Directive - Please repeat the rows from the line containing "necessary to maintain superconductivity." through the line containing "This function effectively reduces the power", keeping every word and line break as it stands.

Record excerpts -
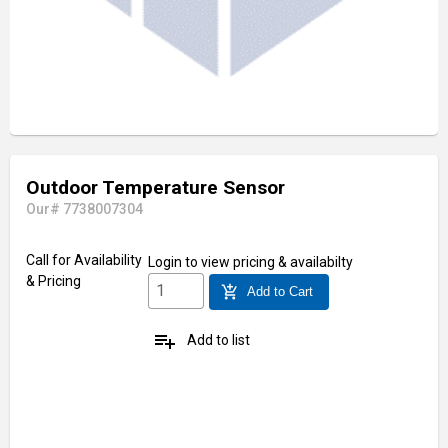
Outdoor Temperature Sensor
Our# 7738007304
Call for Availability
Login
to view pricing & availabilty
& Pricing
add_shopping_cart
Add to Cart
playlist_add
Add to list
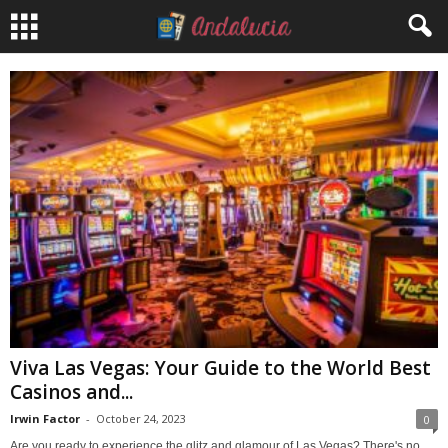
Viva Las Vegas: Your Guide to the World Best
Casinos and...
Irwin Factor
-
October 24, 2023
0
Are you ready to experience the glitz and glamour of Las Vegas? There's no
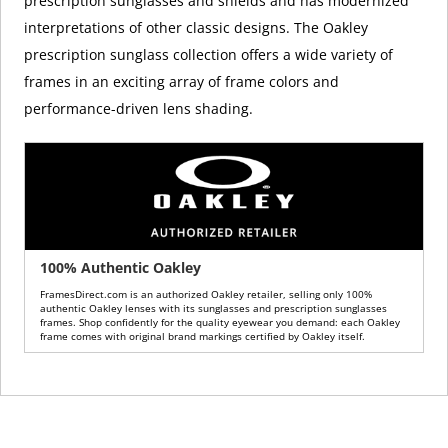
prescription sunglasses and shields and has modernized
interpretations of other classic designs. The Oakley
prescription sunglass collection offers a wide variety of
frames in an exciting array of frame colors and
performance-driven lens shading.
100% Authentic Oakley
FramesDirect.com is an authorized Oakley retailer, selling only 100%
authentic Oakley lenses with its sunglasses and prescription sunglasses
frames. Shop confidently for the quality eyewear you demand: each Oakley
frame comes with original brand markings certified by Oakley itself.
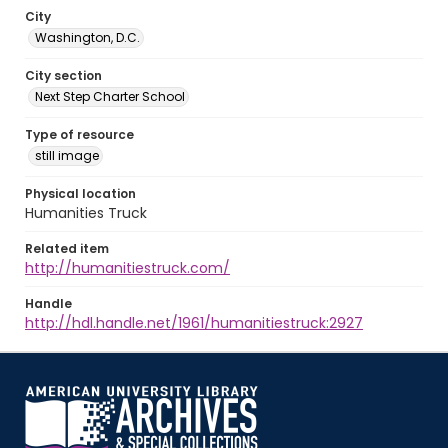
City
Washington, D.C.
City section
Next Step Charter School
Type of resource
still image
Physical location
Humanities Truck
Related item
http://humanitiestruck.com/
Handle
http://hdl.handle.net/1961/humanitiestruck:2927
---
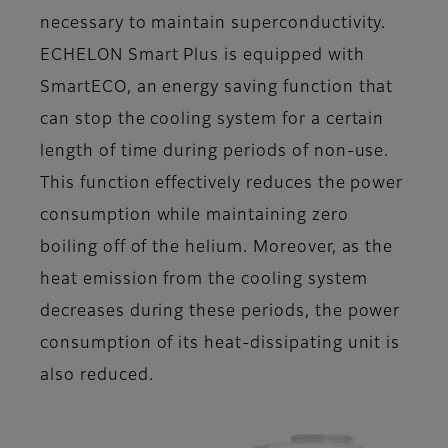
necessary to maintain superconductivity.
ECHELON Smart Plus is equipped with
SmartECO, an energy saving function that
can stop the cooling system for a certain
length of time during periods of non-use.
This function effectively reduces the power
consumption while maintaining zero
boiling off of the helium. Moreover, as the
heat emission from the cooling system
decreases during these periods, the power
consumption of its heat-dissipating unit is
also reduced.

Answer section -
necessary to maintain superconductivity.
ECHELON Smart Plus is equipped with
SmartECO, an energy saving function that
can stop the cooling system for a certain
length of time during periods of non-use.
This function effectively reduces the power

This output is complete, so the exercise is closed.